Le Monde a publié le week-end dernier une partie d’un rapport interne du renseignement intérieur français qui indique que le Mossad a déployé de gros efforts pour développer ses relations avec des agents français “au point d’avoir franchi la ligne jaune et d’en avoir fait des agents doubles”.
Ce rapport d’audit préconise une enquête approfondie concernant Bernard Squarcini, qui a dirigé la DCRI jusqu’en 2012, et qui est suspecté d’avoir entretenu clandestinement des rapports non autorisés avec le chef du bureau de Paris du Mossad (désigné sous les initiales D.K.).
La toile de fond de cette affaire est une opération conjointe lancée par le Mossad et le contre-espionnage français en 2010 afin de rassembler des renseignements concernant les plans du Président syrien Bachar al-Assad dans le domaine des armements chimiques. L’opération – nom de code “Ratafia” – visait à recruter un ingénieur syrien qui était supposé aller en France afin d’acquérir des compétences supplémentaires en chimie et de recruter d’autres ingénieurs.
Les agents du Mossad et ceux des services français – trois unités distinctes du contre-espionnage étaient impliquées – étaient supposés utiliser des pseudonymes. Les Français étaient responsables de la partie de l’opération devant se dérouler à Paris, tandis que le Mossad se chargeait de mettre en place une machination destinée à permettre à l’ingénieur syrien de quitter son pays “pour études” et pour en recruter d’autres dans la capitale française.
Mais, selon l’audit interne divulgué par Le Monde, les Israéliens ont profité de l’opération pour persuader un nombre indéterminé d’agents français de travailler clandestinement pour eux. Un des agents français, qui était surveillé par un service français rival du sien, a été vu et photographié alors qu’il se rendait dans l’appartement du chef du bureau parisien du Mossad, un vendredi soir. Plus tard, il informa ses chefs qu’il se rendait à Dubaï pour des vacances, alors qu’en fait il s’est rendu avec sa famille en Israël, où il a été en contact avec des agents du Mossad sans en avoir l’autorisation de sa hiérarchie, à laquelle il n’en a pas rendu compte par la suite.

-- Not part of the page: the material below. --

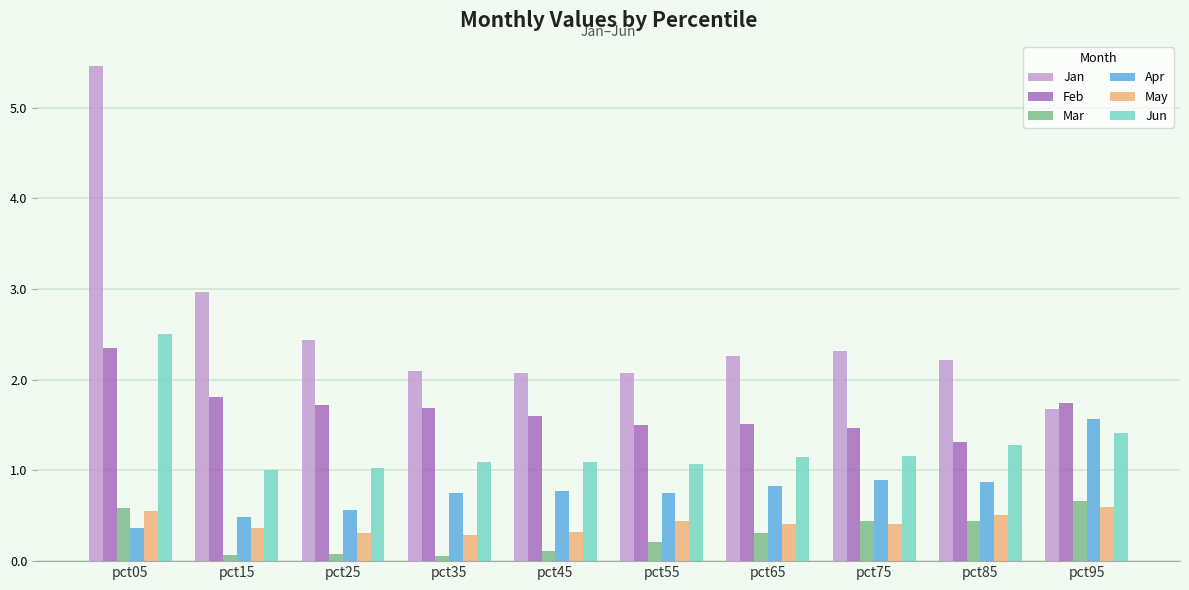

How many series are shown in this chart?

6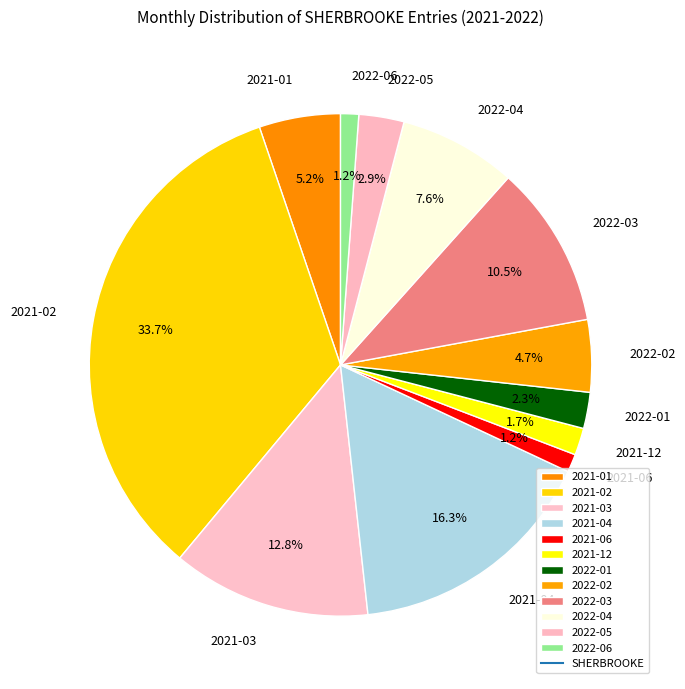

Which slice is the largest?

2021-02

Qui plus est, selon le rapport, des “sommes d’argent suspectes” sont apparues sur les comptes bancaires des agents français impliqués dans “l’opération Ratafia”.
L’audit recommande des investigations approfondies afin de déterminer quels dommages ont été causés aux services français. Le Monde précise que tous les agents du Mossad impliqués ont été identifiés par leur véritable nom, et que la France a introduit une plainte formelle auprès du gouvernement israélien, après quoi deux diplomates israéliens en poste à Paris ont été renvoyés à Tel Aviv. Le chef du bureau parisien du Mossad, D.K., a également été muté à la suite de la plainte française. Les deux agents du Mossad concernés se sont quant à eux reconvertis dans les affaires à Tel Aviv… mais peut-être pas entièrement car ils auraient encore été en contact avec Squarcini en 2016. Celui-ci, interrogé comme suspect, aurait assuré les avoir rencontré “totalement par hasard”.
Squarcini avait devancé le déclenchement de l’enquête en provoquant lui-même une enquête interne à propos d’éventuelles tentatives du Mossad de recruter des agents français. Il avait fait surveiller certains de ceux-ci, mais comme par hasard (encore !) ceux qui avaient été impliqués dans “l’opération Ratafia” n’étaient pas visés.
Le juge d’instruction actuellement chargé de cette affaire, qui cherche à déterminer si sous le règne de Squarcini les services français ont été infiltrés par le Mossad, a demandé aux autorités israéliennes à pouvoir interroger les deux ex-agents du Mossad qui ont rencontré Squarcini “par hasard” en 2016, mais il est douteux qu’il ne reçoive jamais une réponse.
Le Monde donne aussi des détails concernant “l’opération Ratafia”. Le journal affirme que le Mossad a bien réussi à recruter l’ingénieur syrien et à en obtenir des informations concernant l’arsenal de son pays. Ces informations auraient permis à Israël d’apporter la preuve que la coopération scientifique entre la Syrie et l’Union Européenne a été utilisée pour stimuler le programme d’armements chimiques, ce qui a conduit à la résiliation par l’UE de son accord avec la Syrie en 2011.